I promise it’s okay to completely dry out a plant’s soil if it means ridding a plant from a pest infestation. It may even be worth completely repotting the plant in fresh, insect/pest-free soil after the plant shows some signs of normalcy. There are a ton of insect repellents out there, but nothing will truly help your infected plant more than reducing the amount that you water it. For example: a pothos that is being watered every three days (WAY TOO OFTEN — it should be more like every seven to ten days) should have a significant change in watering schedule once pests/fungus are found. Rather than three days, try watering every 15 days. When pests and fungus subside, move to a regular seven to ten day schedule and stick to it.
The other thing that goes along with this is that the plant might not be getting as much as light as it needs. Your watering schedule is based on how much light you’re getting, so the water has to go through the plant or evaporate on top. If you’re not getting a lot of sunlight, that evaporation won’t happen. I’m currently living in a basement, so gnats are just a part of my life. I just deal with it, and I have those sticky traps everywhere. I don’t get a lot of sunlight to burn that top layer off.
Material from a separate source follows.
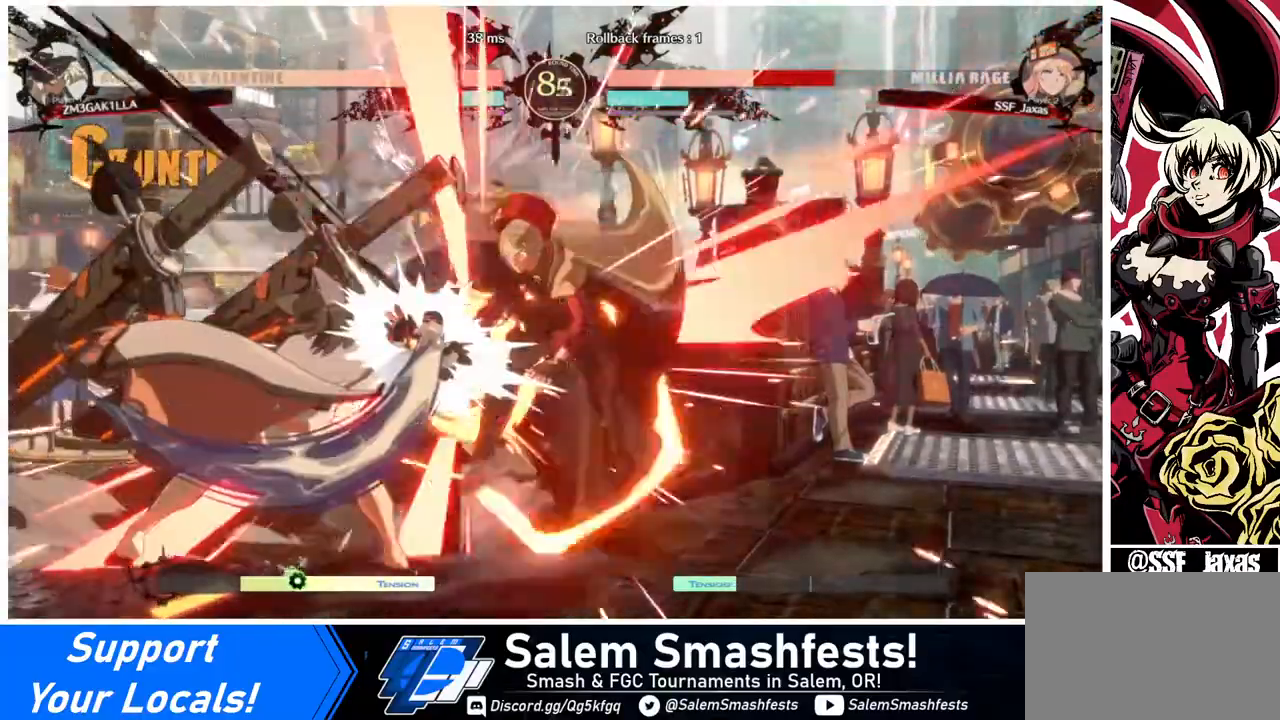
{"buttons": ["DPAD_RIGHT"], "events": [[400, "DPAD_DOWN", "up"]]}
You mentioned neem oil — the plant shop I partner with, Rooted NYC, recommends neem oil all the time. It’s a great solution, but it won’t do anything unless you change the watering schedule. The neem oil can only do so much. If your gnat problem isn’t crazy, I’ll often recommend starting with cinnamon — sprinkling just a little on the top layer of soil. If it’s worse, I’ll recommend neem oil, and if it’s really intense, I would take the plant outside and inspect the entire thing. That’s a whole other road you have to go down. For you, it sounds like neem oil is the right thing to do, plus adjusting your watering.
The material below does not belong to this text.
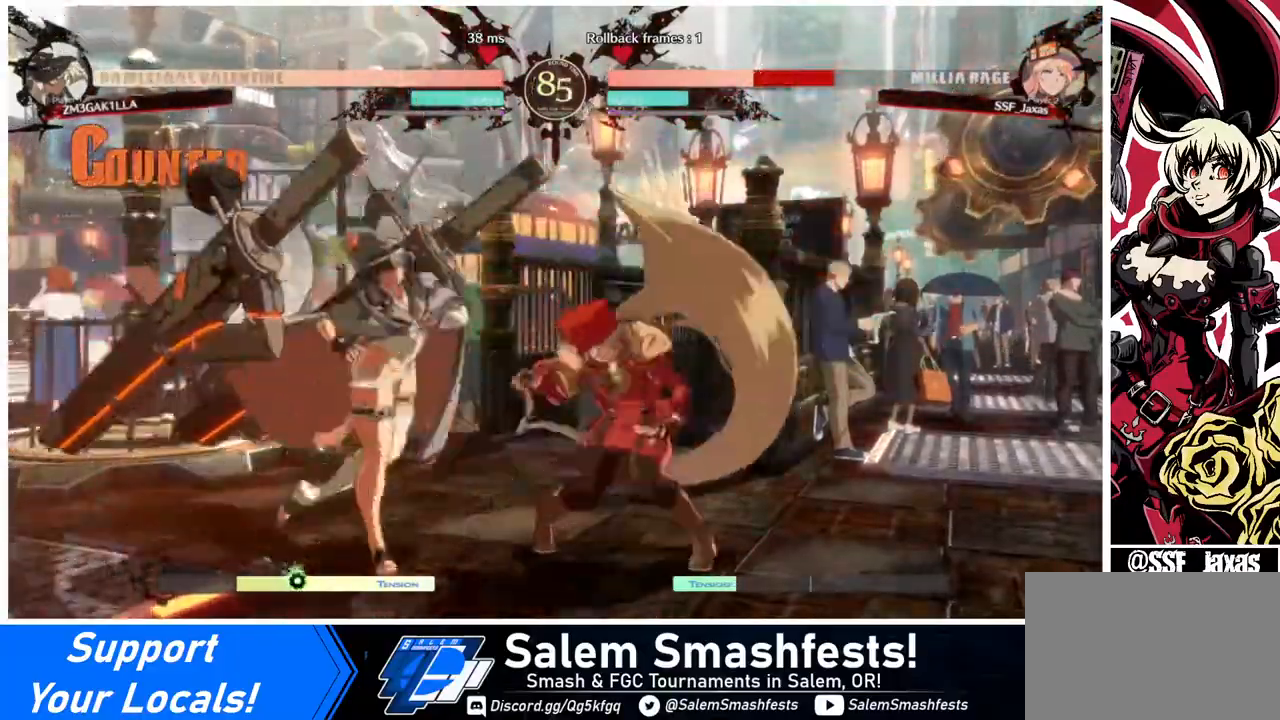
{"buttons": ["DPAD_RIGHT"], "events": []}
I also have a bowl I’ll fill with apple cider vinegar and dish soap. The vinegar attracts the flies, and the dish soap gets them stuck in there. I put plastic wrap on top with a couple holes, so they can get in, but it’s hard for them to get out. That also helps, but it’s not preventative.
You asked about pothos. Pothos are what I call a speak-to-you plant. The leaves will tell you everything you need to know, versus, like, cacti, where you’ll have no freaking idea. When your pothos’s leaves droop, they’re telling you they’re unhappy. A little drooping is okay, but browning and yellowing is when we get concerned, and when you need to modify your watering schedule and/or your sunlight.